Nos conditionnements
30 juin 2017
C'était ce matin sur la ligne 7, de légers problèmes ont semblé s'alourdir. J'allais chercher des livres en un comptoir au Kremlin Bicêtre, je m'en suis tirée en sortant une station plus tôt (puisque c'était finalement bloqué) et en terminant mon trajet à pied.
Livres récupérés j'ai cru que l'incident serait terminé, mais non : cette fois-ci grilles fermés. Et puis des véhicules toutes sirènes hurlantes qui se dirigeaient vers les stations plus au sud de la ligne, un hélicoptère qui semblait surveiller, des piétons qui se pressaient dans les bus, ou marchaient, hâtifs et avais-je cru sombres.
J'ai craint le pire.
Quelqu'un sur Twitter m'a obligeamment renseignée : le colis suspect était bien sous contrôle.
Je restais sceptique : pourquoi un délai si long avant reprise du trafic ? Pourquoi dans un premier temps des hoquets puis un arrêt avant soudain une fermeture radicale.
Ce n'est qu'au soir, toujours via un twitos que j'ai eu l'explication : il y avait en fait eu deux incidents distincts et successifs.
En attendant, c'est fou comme à présent vivants à Paris nous sommes conditionnés vers le pire dès le moindre incident d'un peu d'ampleur.

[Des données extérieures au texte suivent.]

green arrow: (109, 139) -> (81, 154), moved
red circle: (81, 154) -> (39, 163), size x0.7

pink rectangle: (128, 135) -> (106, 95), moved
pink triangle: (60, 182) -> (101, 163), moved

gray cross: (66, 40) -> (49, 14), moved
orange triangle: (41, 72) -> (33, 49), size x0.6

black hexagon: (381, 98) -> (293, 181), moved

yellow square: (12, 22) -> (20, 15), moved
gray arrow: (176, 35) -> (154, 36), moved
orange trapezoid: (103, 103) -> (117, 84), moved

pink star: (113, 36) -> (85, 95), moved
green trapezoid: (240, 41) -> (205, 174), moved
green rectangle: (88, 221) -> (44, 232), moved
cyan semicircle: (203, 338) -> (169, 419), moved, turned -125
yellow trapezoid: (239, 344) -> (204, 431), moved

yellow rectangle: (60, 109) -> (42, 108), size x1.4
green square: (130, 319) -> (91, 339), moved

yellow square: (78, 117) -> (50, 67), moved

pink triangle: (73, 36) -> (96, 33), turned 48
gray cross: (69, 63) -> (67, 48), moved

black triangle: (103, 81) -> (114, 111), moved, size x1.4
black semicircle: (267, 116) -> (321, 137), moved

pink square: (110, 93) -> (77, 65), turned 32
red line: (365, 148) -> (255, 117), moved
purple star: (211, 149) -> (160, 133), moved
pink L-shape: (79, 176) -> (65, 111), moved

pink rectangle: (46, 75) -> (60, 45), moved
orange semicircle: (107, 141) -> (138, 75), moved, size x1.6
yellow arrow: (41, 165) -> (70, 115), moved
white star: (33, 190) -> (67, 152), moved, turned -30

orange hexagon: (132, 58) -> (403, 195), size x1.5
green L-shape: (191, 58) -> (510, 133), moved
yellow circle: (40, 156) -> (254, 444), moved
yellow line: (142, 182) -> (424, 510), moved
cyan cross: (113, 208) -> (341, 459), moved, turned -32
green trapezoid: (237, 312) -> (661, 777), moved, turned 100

Un de mes camarades libraires passe me voir en fin de journée, il s'étonne d'un message que je n'ai pas reçu, et qui présente un caractère d'urgence.

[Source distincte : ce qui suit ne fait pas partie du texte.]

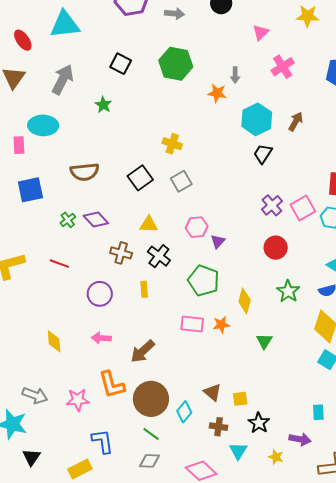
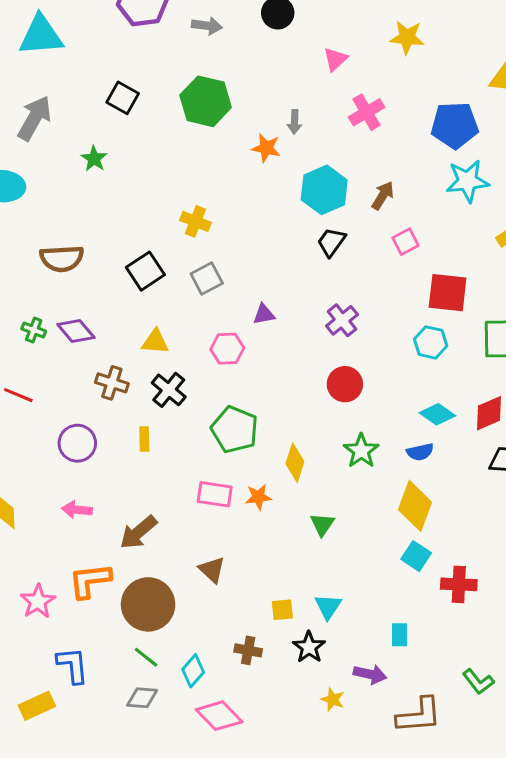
pink square: (303, 208) -> (406, 242), moved, size x0.7
green cross: (68, 220) -> (34, 330), turned -35
purple triangle: (218, 241) -> (264, 314), moved, turned 35
orange L-shape: (112, 385) -> (90, 581), turned 96
brown triangle: (212, 392) -> (212, 570), moved
pink star: (78, 400) -> (38, 601), turned -30
cyan diamond: (184, 412) -> (193, 671), moved
cyan triangle: (238, 451) -> (328, 607), moved

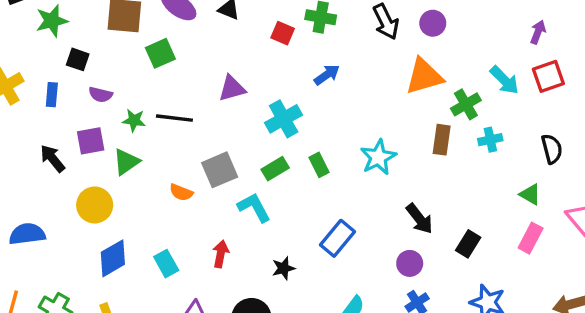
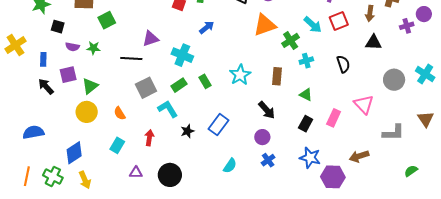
blue rectangle: (52, 95) -> (43, 59), moved
black line: (174, 118) -> (131, 58), moved
cyan cross: (284, 119) -> (182, 55), turned -35
green star: (134, 120) -> (93, 48), moved
brown rectangle: (442, 140) -> (277, 76), moved
orange semicircle: (181, 192) -> (120, 113), moved, turned 40
green triangle: (530, 194) -> (306, 95), moved
yellow circle: (95, 205) -> (87, 112), moved
black rectangle: (468, 244) -> (306, 124), moved
blue diamond: (113, 258) -> (74, 153), moved
cyan rectangle: (166, 264) -> (117, 145), turned 63
black star: (283, 268) -> (187, 131), moved

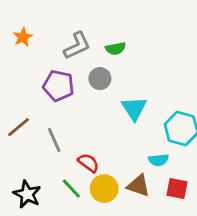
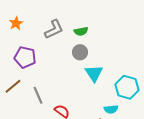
gray circle: (100, 79) -> (80, 52), moved
purple pentagon: (58, 86) -> (25, 57), moved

Assez vite nous comprenons : il me l'avait envoyé à mon adresse mail perso (plutôt qu'à celui de la librairie) ; or au travail j'ouvre très peu ma messagerie et uniquement lorsqu'il y a une raison précise. Alors qu'en fait dans ce poste-là l'avoir en permanence en ligne serait efficace.
Mais voilà pendant des décennies j'ai été empêchée de consulter mon mail au travail. Entre mal vu voire carrément interdit pendant des décennies de mon boulot de banque puis de celui en chaîne de librairies, il m'en est resté ce conditionnement qu'au boulot on ne consulte pas ses mails perso. Et j'ai beau savoir que dans celui-ci non seulement je suis libre mais qu'en plus ça serait plus efficace, je ne parviens pas (encore) à y songer.
L'ensemble de la journée m'a laissée impressionnée d'à quel point nous pouvons être, à notre insu, conditionnés, par des obligations ou interdictions longtemps subies ou bien des événements survenus et qui laissent des sortes de réflexes réels ou de pensées.